Convergent validity of the DEBQ-C

In summary, the correlation between DEBQ-C and symptoms of food addiction measured by the YFAS-C were adequate, and convergent validity was further verified with association between the DEBQ-C and weight status. Whilst food addiction and the three eating behaviors of the DEBQ-C exhibit a common feature that is, constant craving for food, but differences were found in associations according to the type of eating behavior. The current study found similar results to others [30, 41, 42] in that emotional and external eating correlated highly with food addiction, which is the constant desire for food and binge eating.
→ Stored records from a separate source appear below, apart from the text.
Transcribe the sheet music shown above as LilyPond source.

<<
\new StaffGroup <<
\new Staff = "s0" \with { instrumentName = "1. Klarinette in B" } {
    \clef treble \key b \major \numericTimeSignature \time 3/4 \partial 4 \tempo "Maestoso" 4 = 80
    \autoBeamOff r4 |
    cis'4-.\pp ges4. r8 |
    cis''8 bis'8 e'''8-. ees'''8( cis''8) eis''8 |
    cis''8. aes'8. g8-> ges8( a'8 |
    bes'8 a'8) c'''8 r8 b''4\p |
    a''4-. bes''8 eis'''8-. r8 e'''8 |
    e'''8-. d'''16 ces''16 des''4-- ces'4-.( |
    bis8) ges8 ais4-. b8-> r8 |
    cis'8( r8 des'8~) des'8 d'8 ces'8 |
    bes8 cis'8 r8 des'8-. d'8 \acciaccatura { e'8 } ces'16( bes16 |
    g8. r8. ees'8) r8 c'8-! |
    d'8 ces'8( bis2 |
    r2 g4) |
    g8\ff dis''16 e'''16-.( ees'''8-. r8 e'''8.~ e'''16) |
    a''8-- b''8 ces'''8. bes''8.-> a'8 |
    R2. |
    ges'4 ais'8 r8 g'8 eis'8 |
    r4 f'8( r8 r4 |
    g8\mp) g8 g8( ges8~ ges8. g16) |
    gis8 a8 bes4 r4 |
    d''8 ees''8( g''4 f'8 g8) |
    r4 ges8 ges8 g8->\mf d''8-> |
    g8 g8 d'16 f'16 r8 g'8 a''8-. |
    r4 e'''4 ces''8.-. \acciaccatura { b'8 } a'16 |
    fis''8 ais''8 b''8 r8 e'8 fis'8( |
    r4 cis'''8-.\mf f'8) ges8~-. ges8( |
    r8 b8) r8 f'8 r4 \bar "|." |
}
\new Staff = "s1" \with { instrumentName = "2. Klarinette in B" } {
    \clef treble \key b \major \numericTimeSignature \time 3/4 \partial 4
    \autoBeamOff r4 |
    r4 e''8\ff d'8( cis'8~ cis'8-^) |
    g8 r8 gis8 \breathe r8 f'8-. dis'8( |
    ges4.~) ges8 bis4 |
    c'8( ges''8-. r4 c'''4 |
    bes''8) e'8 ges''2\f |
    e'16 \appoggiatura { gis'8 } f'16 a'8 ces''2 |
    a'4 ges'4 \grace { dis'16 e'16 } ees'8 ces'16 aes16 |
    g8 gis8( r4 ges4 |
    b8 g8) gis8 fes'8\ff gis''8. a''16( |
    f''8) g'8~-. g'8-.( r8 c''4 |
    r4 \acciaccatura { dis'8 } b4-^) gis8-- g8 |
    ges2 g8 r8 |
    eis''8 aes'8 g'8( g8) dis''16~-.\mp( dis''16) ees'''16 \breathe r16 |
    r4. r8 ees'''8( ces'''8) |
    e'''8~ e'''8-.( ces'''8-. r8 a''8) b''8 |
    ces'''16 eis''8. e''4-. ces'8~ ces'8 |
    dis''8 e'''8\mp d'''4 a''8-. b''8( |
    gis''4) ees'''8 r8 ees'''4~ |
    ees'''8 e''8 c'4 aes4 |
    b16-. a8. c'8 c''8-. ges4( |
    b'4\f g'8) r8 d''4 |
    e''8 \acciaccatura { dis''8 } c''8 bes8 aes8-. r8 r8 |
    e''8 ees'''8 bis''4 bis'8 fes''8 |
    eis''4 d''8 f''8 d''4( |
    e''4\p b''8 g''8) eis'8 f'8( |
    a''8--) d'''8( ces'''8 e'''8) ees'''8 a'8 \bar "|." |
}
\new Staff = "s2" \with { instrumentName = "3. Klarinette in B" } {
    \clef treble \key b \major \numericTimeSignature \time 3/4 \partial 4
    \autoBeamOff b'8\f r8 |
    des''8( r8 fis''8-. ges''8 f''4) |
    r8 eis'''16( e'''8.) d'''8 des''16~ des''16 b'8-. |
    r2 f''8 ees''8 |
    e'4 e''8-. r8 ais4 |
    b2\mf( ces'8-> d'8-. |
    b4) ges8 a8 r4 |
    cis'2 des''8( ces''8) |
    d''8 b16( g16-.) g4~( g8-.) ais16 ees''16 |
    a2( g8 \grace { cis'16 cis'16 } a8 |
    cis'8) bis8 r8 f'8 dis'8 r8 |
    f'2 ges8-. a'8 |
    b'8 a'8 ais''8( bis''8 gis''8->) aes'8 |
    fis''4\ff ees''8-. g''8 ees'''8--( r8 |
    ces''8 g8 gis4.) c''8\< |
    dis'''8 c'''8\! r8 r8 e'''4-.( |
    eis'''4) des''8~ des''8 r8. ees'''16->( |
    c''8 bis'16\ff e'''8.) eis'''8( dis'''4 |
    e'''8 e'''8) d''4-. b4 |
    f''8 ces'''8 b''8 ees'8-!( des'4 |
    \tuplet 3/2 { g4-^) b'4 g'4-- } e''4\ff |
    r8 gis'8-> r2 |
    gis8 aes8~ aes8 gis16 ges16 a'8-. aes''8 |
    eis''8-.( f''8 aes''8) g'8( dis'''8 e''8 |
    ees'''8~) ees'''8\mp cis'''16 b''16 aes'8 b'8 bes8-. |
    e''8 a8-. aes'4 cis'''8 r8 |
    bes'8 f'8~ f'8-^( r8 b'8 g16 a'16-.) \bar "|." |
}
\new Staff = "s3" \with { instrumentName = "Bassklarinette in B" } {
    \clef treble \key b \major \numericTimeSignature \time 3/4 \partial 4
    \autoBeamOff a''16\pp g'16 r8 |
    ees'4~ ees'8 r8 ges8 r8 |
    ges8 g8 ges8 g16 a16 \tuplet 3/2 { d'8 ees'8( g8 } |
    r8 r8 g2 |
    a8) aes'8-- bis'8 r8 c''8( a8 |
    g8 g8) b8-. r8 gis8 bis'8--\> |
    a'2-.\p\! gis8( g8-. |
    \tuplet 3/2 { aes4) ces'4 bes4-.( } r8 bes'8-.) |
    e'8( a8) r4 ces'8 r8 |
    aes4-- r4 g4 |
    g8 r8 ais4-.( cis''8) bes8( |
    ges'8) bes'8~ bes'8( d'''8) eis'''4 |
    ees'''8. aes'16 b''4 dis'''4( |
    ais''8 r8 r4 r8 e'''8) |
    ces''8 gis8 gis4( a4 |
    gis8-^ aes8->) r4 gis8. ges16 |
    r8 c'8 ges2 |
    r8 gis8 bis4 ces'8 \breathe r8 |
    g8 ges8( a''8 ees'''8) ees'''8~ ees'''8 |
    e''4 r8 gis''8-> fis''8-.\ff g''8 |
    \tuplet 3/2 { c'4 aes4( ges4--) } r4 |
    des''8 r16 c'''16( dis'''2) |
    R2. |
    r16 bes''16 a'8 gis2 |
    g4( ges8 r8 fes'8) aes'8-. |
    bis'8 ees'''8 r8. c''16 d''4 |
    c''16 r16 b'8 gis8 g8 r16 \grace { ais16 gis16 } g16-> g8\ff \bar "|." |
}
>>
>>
In addition, in terms of the three eating behaviors, the levels of emotional and external eating were higher for the obese and morbidly obese participants than for those in the overweight group. Furthermore, they were found to be correlated with the BMI z-score. in sum, these results provide additional evidence for the convergent validity of the DEBQ-C and confirmed associations between problematic eating behavior and high weight status.

In contrast to the present findings, previous studies have reported high weight to be associated with an increased tendency to engage in restrained eating among children [16, 17, 38]. The current study also found that girls displayed a higher degree of restrained eating than boys. This may be because adolescent girls have been reported to be more concerned about appearance and body dissatisfaction than boys [43].

Limitations

This study has several limitations: First, it was unable to confirm the stability of the DEBQ-C factor structure in normal-weight Korean children and adolescents, because the recruited participants were overweight. Similarly, we were unable to test the discriminant validity of the scale. For the generalized use of the DEBQ-C, future studies that intend to target normal body weight, children with nonclinical obesity, and larger areas are needed. Second, this study is cross-sectional and test–retest reliability was not measured. Third, the study was limited in assessment of eating disorder diagnostic and other features.

Conversely, this study has strengths. These include the use of validated measures and adequate sample size to detect differences.

Conclusion

This study reproduced the stable factor structure of the Korean version of the DEBQ-C and provided support for its validity when used in Korean children and adolescents with a high weight. In conclusion, the DEBQ-C is a useful tool for evaluating the overeating behaviors of children and adolescents in Korea. For the wider use of DEBQ-C, further studies involving other samples are necessary.